Same root cause as the parent LTX-2.3 recipe — the default unquantized Gemma 3 12B encoder will OOM on 16GB cards when loaded alongside the Sulphur 2 weights (Lightricks/ComfyUI-LTXVideo#303 reports peak 29068 MiB on RTX 5080 16GB with the LTX-2 19B-dev-fp8 pipeline, and Sulphur-2's 21B dev weights are heavier). Replace with gemma-3-12b-it-qat-UD-Q4_K_XL.gguf from Unsloth (step 3 above).

"sulphur_final" referenced in the workflow but missing locally

The upstream workflow JSON contains a sulphur_final checkpoint reference that does not exist as a published file. Per the SulphurAI README: "the workflows contain sulphur_final right now, just use the lora or use the full models, don't use both at the same time." On the GGUF path, point the model loader at sulphur_dev-Q4_K_S.gguf and keep the workflow's LoraLoaderModelOnly distill-LoRA node pointed at ltx-2.3-22b-distilled-lora-1.1_fro90_ceil72_condsafe.safetensors (from step 5) — do not delete it. The dev GGUF is not distilled; without the LoRA the 8-step / CFG=1 schedule runs un-distilled and degrades output.

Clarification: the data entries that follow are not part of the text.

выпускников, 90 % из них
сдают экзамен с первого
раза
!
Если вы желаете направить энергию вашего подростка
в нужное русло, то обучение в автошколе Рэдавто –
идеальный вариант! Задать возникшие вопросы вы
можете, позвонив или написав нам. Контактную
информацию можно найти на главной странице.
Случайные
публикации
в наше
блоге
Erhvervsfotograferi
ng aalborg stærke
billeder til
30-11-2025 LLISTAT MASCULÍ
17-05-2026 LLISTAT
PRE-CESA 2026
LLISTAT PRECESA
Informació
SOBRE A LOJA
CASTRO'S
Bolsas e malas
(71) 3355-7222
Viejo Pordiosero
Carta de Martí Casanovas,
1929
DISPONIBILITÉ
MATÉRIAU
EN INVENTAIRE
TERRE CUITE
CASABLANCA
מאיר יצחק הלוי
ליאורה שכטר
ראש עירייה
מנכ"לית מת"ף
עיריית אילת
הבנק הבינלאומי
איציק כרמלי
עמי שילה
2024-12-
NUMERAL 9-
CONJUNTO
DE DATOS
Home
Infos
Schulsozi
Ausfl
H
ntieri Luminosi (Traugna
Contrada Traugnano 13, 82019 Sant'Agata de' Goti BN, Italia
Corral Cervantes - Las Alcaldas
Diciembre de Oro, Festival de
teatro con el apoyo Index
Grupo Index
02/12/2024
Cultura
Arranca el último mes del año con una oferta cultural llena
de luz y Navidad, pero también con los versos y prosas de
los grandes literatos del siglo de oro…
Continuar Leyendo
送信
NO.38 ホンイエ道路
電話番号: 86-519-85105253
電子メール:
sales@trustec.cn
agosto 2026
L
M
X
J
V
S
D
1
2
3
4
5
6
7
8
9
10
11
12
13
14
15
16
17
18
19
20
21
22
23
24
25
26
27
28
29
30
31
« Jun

Gemma GGUF loader fails or outputs gibberish

The Gemma 3 GGUF loader in ComfyUI-GGUF required PRs #399 and #402 to be merged at the time the parent LTX-2.3 recipe was authored (Kijai/LTXV2_comfy discussion #7). Pull the latest city96/ComfyUI-GGUF main — both PRs are now merged.

Slow generation

Keep the Gemma encoder offloaded with the KJNodes model-offload nodes; VRAM thrashing on a 16GB card kills wall time. Empirical 5060 Ti numbers will appear at /check/sulphur-2/rtx-5060-ti when a community benchmark lands.